Collected data
###

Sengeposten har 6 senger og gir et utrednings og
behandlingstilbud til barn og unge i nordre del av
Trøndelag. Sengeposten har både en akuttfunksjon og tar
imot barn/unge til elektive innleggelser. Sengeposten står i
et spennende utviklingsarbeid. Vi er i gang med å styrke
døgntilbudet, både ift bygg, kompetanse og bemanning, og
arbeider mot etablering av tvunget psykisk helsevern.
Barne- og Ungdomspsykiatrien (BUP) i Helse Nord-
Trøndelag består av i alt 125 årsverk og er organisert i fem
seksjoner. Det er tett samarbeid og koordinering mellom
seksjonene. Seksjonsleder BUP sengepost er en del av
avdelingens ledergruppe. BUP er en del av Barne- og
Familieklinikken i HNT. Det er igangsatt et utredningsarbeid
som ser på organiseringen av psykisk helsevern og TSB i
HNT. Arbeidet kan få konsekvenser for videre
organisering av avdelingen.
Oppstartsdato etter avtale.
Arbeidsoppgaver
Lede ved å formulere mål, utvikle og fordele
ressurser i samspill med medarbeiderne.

###

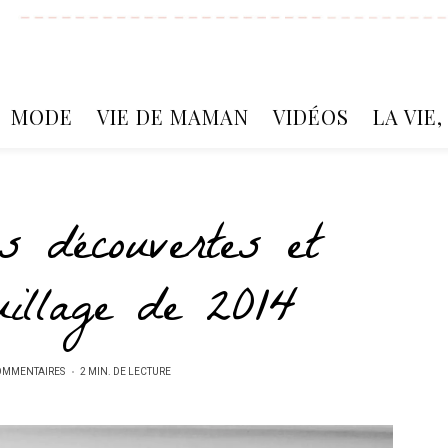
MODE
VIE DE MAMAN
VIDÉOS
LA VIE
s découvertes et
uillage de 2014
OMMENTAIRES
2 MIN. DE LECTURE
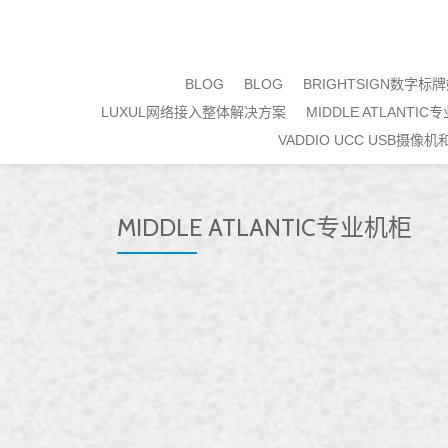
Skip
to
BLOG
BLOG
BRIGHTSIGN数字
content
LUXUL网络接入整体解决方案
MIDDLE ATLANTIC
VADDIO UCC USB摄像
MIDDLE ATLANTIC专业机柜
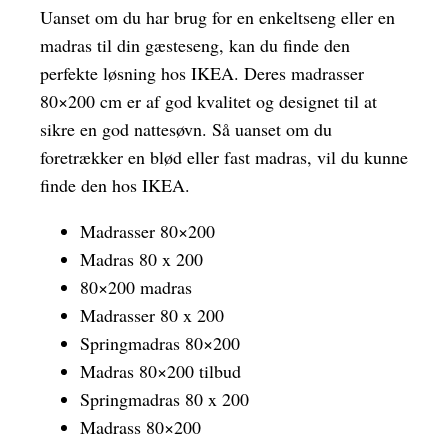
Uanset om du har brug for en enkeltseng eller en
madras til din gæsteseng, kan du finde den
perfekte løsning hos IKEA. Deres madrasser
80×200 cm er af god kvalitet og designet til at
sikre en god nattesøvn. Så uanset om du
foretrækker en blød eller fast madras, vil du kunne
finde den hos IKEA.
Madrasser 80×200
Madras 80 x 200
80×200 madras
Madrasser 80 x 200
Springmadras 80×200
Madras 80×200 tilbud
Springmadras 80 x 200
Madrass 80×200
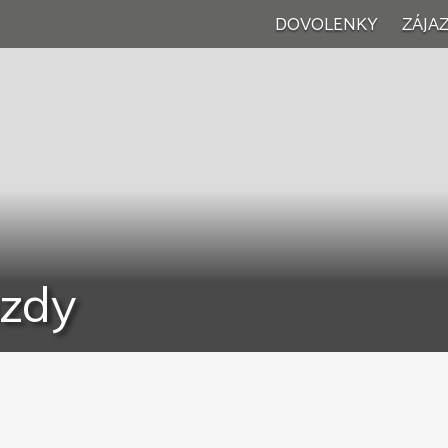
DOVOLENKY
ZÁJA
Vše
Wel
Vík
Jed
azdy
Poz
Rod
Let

###

:: EXERCISE DESCRIPTION ::
Once the line with "Sengeposten har 6" is found in the records above, print exactly that line and every line after it through the line with "ressurser i samspill med medarbeiderne.".

:: TASK SOLUTION ::
Sengeposten har 6 senger og gir et utrednings og
behandlingstilbud til barn og unge i nordre del av
Trøndelag. Sengeposten har både en akuttfunksjon og tar
imot barn/unge til elektive innleggelser. Sengeposten står i
et spennende utviklingsarbeid. Vi er i gang med å styrke
døgntilbudet, både ift bygg, kompetanse og bemanning, og
arbeider mot etablering av tvunget psykisk helsevern.
Barne- og Ungdomspsykiatrien (BUP) i Helse Nord-
Trøndelag består av i alt 125 årsverk og er organisert i fem
seksjoner. Det er tett samarbeid og koordinering mellom
seksjonene. Seksjonsleder BUP sengepost er en del av
avdelingens ledergruppe. BUP er en del av Barne- og
Familieklinikken i HNT. Det er igangsatt et utredningsarbeid
som ser på organiseringen av psykisk helsevern og TSB i
HNT. Arbeidet kan få konsekvenser for videre
organisering av avdelingen.
Oppstartsdato etter avtale.
Arbeidsoppgaver
Lede ved å formulere mål, utvikle og fordele
ressurser i samspill med medarbeiderne.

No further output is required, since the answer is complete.